The company raised a $1.1 million seed round when it was still known as Gendai Games back in July 2010, from the same crew of venture firms plus a little help from individual investors.
As part of the latest deal, Steamboat Ventures Managing Director Beau Laskey has joined GameSalad’s board of directors and Greycroft Partner Dana Settle joins as an observer.
With GameSalad’s basic membership, users can create 2D games by dragging and dropping backgrounds, characters and more. It’s an easy-to-learn, visual editor that requires no coding skills whatsoever. GameSalad also offers a Viewer application that lets game creators test their product out on an iPhone or iPad.
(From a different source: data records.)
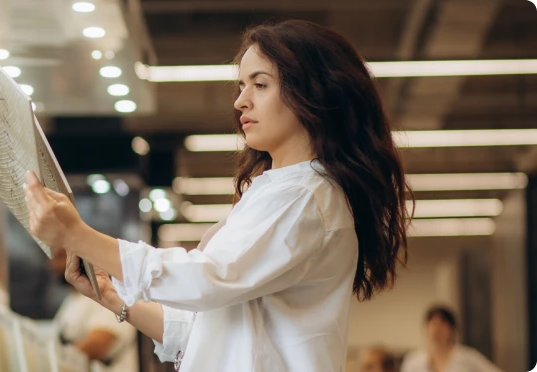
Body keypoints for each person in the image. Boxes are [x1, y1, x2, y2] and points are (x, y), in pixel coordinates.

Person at [22, 19, 414, 371]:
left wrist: (81, 237)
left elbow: (208, 280)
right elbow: (210, 330)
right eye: (242, 86)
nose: (240, 101)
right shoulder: (282, 191)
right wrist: (113, 299)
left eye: (260, 84)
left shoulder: (307, 197)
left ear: (313, 93)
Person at [47, 246, 139, 372]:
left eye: (60, 258)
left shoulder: (108, 296)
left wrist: (52, 361)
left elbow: (98, 344)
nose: (53, 265)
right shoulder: (73, 299)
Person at [400, 305, 502, 372]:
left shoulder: (468, 357)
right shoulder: (414, 361)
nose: (437, 329)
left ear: (452, 329)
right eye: (433, 324)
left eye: (442, 324)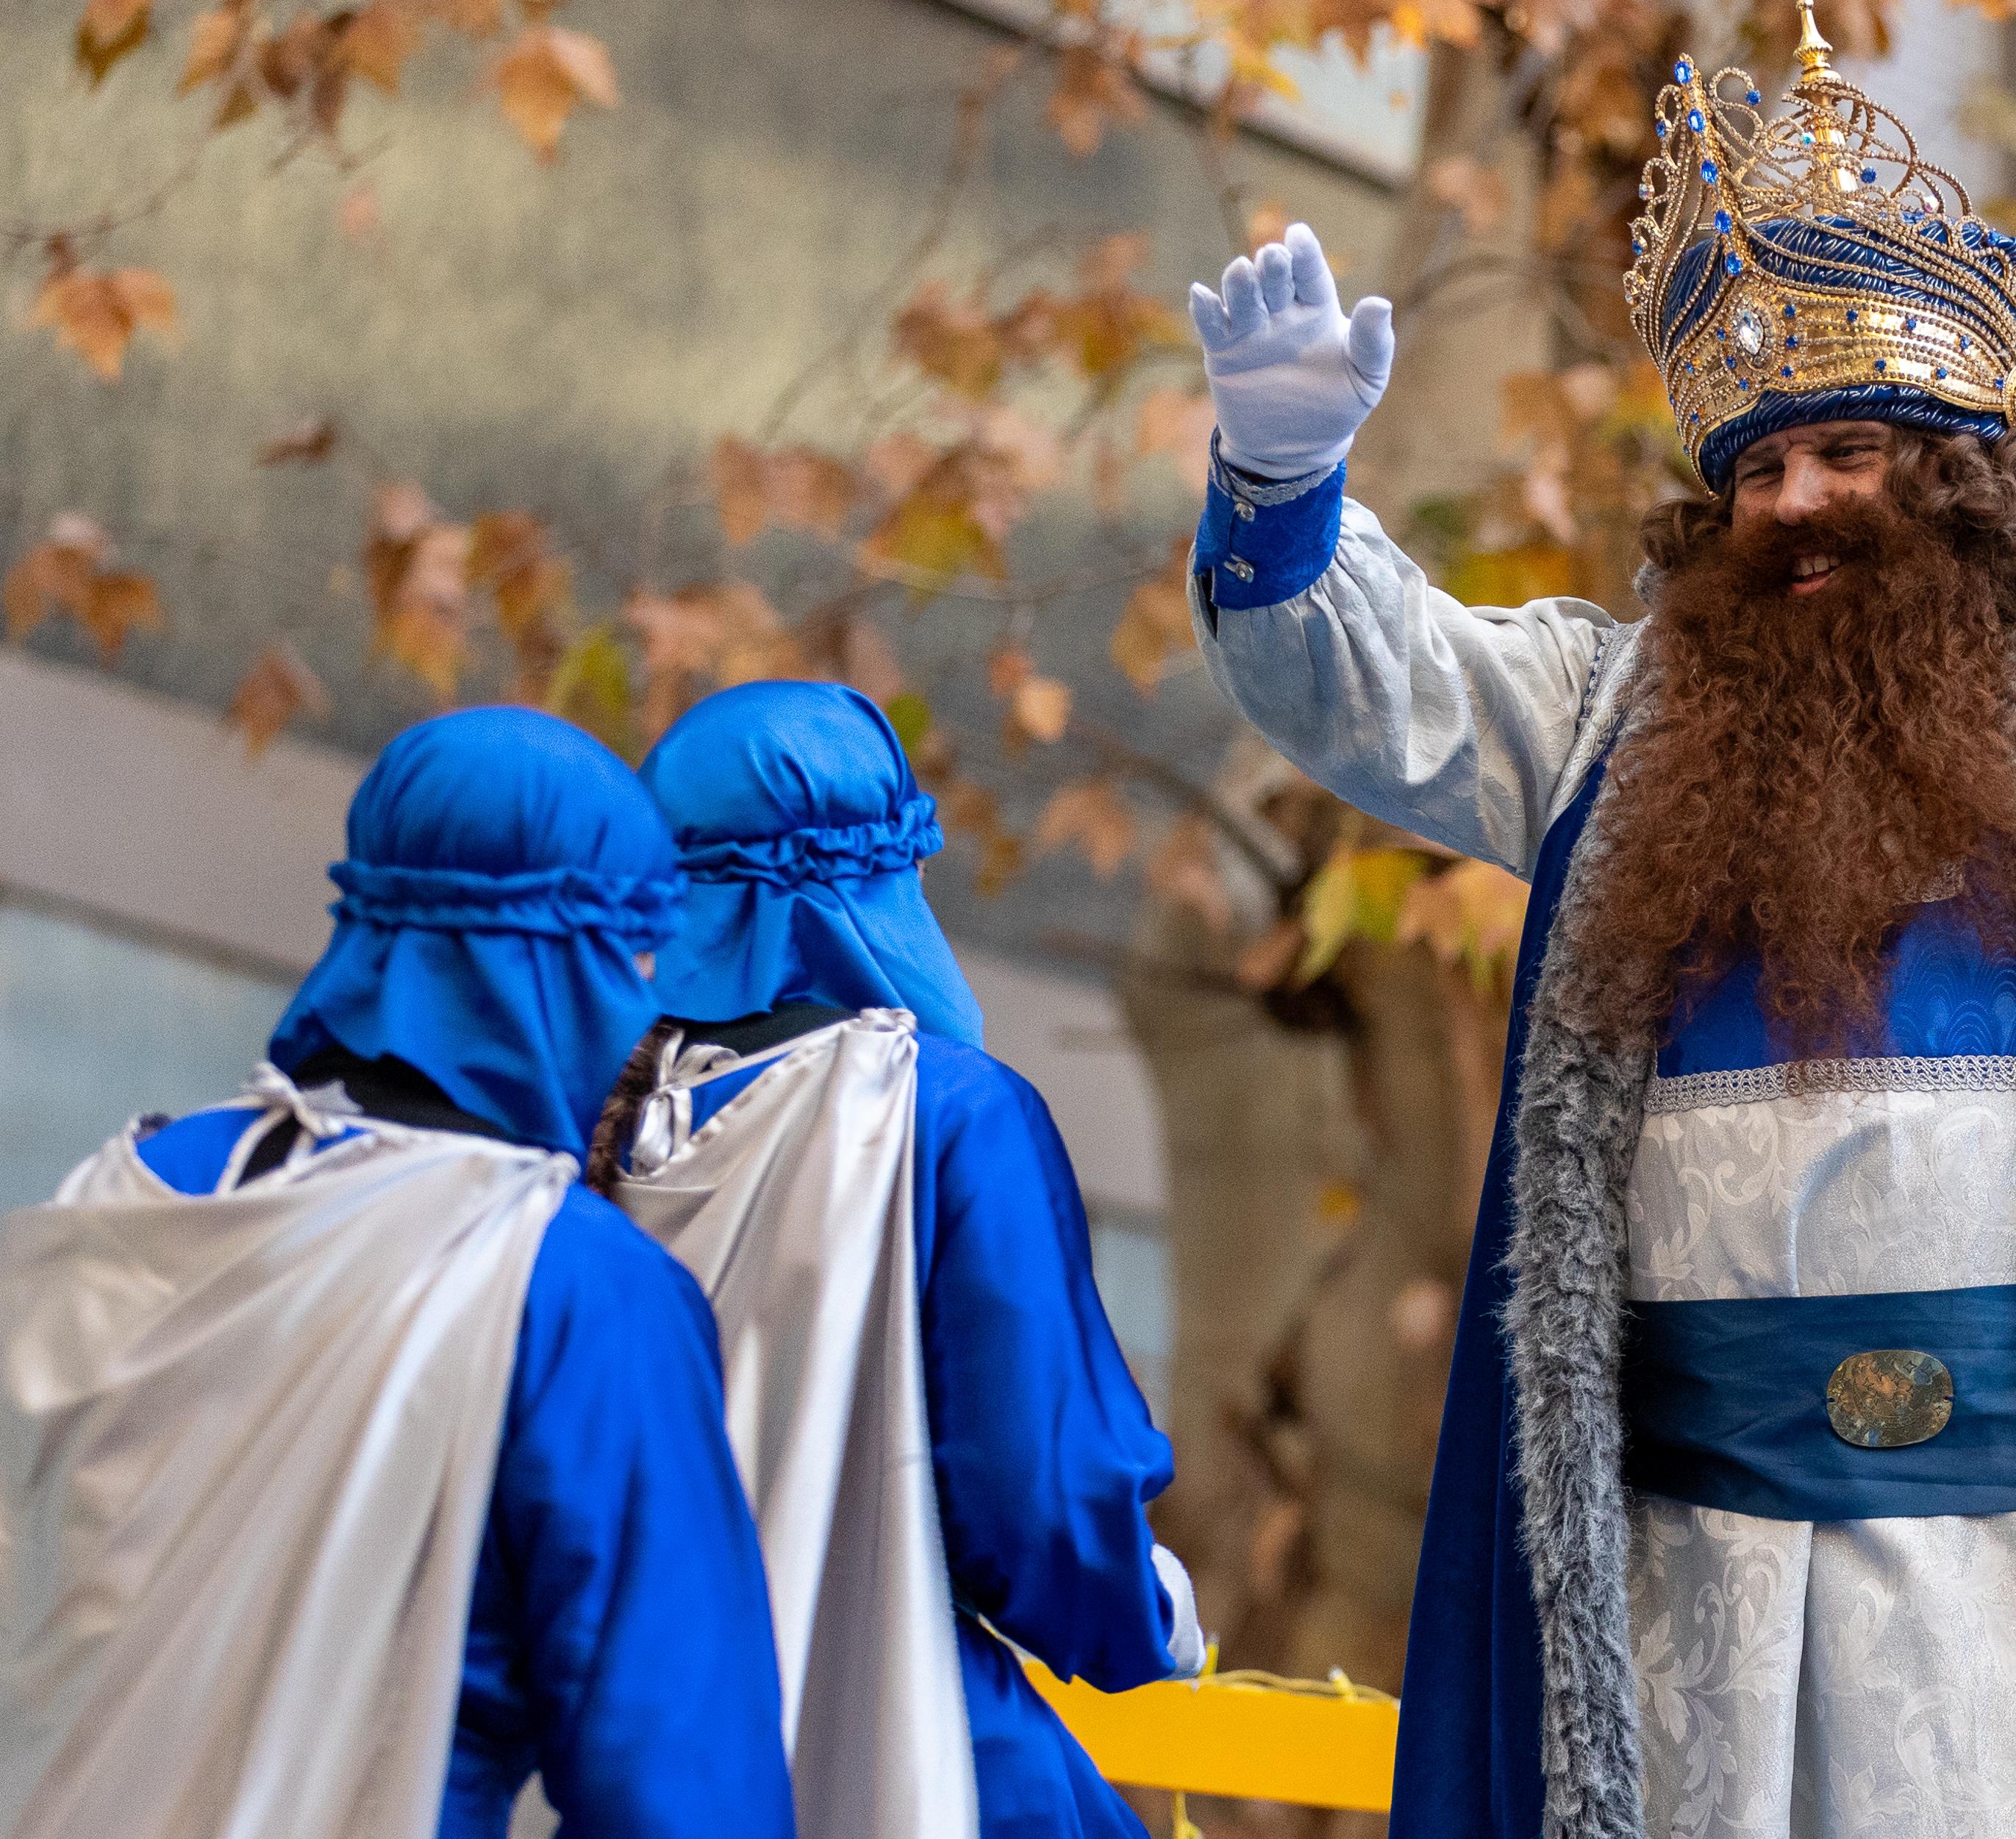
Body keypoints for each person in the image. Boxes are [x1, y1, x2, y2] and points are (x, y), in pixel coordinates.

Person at [1182, 2, 2016, 1839]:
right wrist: (1279, 495)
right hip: (1687, 1585)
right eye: (1751, 472)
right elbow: (1379, 682)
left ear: (1960, 472)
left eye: (1838, 451)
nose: (1790, 504)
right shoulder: (1610, 715)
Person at [0, 707, 796, 1839]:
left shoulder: (133, 1186)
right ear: (573, 964)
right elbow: (676, 1777)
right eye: (639, 953)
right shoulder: (572, 1286)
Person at [598, 678, 1198, 1839]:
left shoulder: (588, 1114)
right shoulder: (949, 1114)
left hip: (630, 1765)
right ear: (874, 879)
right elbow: (1042, 1505)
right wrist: (1150, 1613)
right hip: (916, 1758)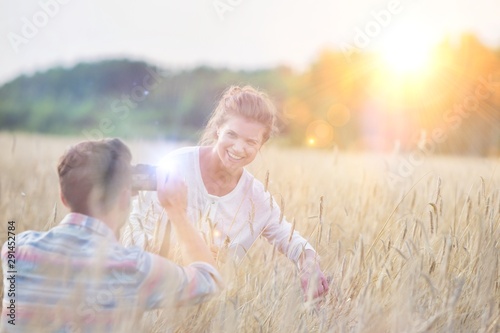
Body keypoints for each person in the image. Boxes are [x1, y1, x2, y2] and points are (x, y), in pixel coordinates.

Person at [123, 85, 329, 299]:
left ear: (261, 144)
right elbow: (135, 228)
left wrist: (309, 265)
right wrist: (184, 252)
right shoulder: (175, 166)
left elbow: (290, 237)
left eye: (251, 142)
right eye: (232, 134)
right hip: (152, 299)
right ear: (218, 129)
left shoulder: (256, 198)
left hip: (210, 310)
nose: (239, 148)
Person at [0, 138, 223, 333]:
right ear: (125, 198)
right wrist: (176, 210)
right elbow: (209, 280)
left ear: (63, 197)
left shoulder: (15, 249)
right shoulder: (131, 266)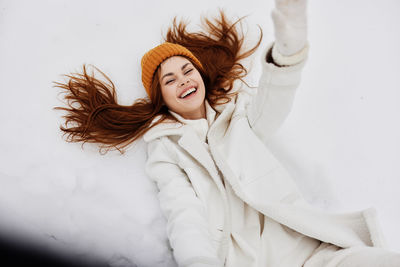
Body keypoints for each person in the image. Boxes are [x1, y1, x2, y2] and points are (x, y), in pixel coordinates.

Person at [54, 0, 400, 266]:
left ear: (202, 77)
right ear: (161, 97)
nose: (183, 81)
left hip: (317, 252)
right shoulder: (167, 151)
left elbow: (276, 96)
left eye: (187, 70)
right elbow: (183, 213)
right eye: (169, 80)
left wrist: (289, 50)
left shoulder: (241, 117)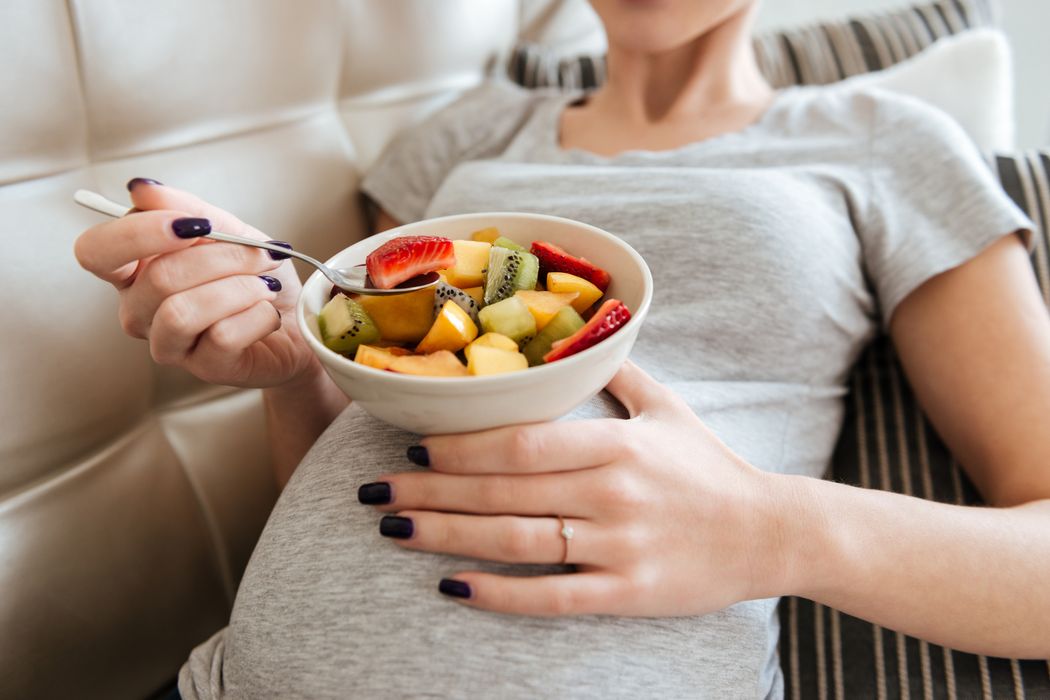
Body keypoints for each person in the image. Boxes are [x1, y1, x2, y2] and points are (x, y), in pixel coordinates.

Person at [74, 0, 1050, 697]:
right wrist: (293, 372)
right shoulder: (457, 138)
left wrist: (773, 529)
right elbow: (368, 431)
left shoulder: (888, 140)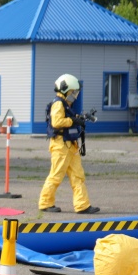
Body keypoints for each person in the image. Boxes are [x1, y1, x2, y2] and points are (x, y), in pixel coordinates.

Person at [38, 74, 99, 214]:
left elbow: (66, 118)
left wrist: (79, 118)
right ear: (66, 90)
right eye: (73, 92)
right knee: (56, 175)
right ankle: (45, 203)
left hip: (69, 145)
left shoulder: (65, 104)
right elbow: (57, 122)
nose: (75, 95)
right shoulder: (58, 103)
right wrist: (73, 121)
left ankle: (82, 205)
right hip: (61, 145)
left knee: (77, 175)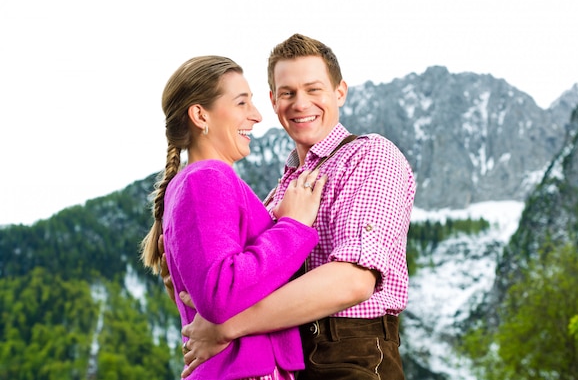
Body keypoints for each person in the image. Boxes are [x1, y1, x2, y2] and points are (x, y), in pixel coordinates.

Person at [171, 34, 416, 379]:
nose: (300, 104)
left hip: (351, 357)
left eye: (314, 89)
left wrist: (228, 326)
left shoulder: (369, 155)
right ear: (273, 101)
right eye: (288, 93)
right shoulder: (275, 197)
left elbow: (354, 281)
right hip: (288, 361)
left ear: (339, 92)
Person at [140, 55, 328, 380]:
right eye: (242, 103)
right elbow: (220, 294)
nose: (256, 115)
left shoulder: (191, 183)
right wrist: (292, 227)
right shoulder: (207, 178)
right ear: (200, 115)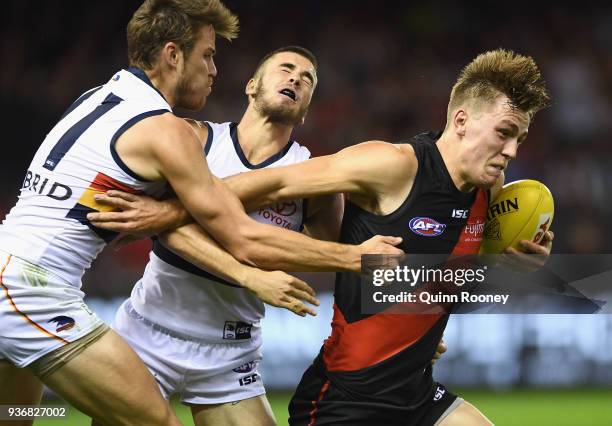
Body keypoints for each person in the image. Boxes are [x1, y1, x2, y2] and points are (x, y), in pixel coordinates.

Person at [0, 2, 400, 425]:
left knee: (14, 415)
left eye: (308, 80)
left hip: (227, 351)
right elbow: (241, 237)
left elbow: (111, 206)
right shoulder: (175, 133)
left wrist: (395, 321)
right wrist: (353, 259)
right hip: (39, 293)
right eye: (208, 55)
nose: (213, 70)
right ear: (173, 55)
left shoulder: (100, 97)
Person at [134, 48, 550, 425]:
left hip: (418, 394)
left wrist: (511, 266)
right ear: (461, 120)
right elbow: (272, 186)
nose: (512, 150)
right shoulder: (390, 165)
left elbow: (448, 282)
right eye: (504, 132)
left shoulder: (489, 192)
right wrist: (167, 211)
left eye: (519, 139)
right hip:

The professional version of GameSalad, which costs $499 yearly, adds iAd functionality, support for promotional links and a white-labeled loading screen, as well as priority technical support.
"We believe that GameSalad's disruptive technology is creating an entirely new set of opportunities for game enthusiasts,” said Beau Laskey in a prepared statement. “By putting powerful creative tools in the hands of anyone who wants to make games, GameSalad is changing the way people interact with entertainment."
Since casual games are so wildly popular today, it’s really no surprise that we’re seeing a company come along that simplifies the process of developing games to the point of dragging-and-dropping icons.
Based in Austin with offices in San Francisco and Los Angeles, GameSalad recently reshuffled its executive team, naming Steve Felter chief executive and making co-founder former CEO Michael Agustin head of product. The company was founded in 2007
It’s worth noting that the leader of this round, Steamboat Ventures, is an affiliate of the Walt Disney Company, and has had its hand in social and casual gaming since at least mid-2010, when the firm originally invested in GameSalad as well as social gaming developer Playdom. It’s also important to remember that barely a month after Playdom closed that $33 million round with Steamboat’s participation, Disney purchased Playdom for $563.2 million up-front.
While the same path isn’t necessarily GameSalad’s destiny, I wouldn’t be surprised to see a similar acquisition by Disney if the startup continues to perform well.
GameSalad plans to use the new funding to grow its technical and product teams--the company site lists nine positions open for programmers, designers, developers and more--and to continue developing its game creation technology.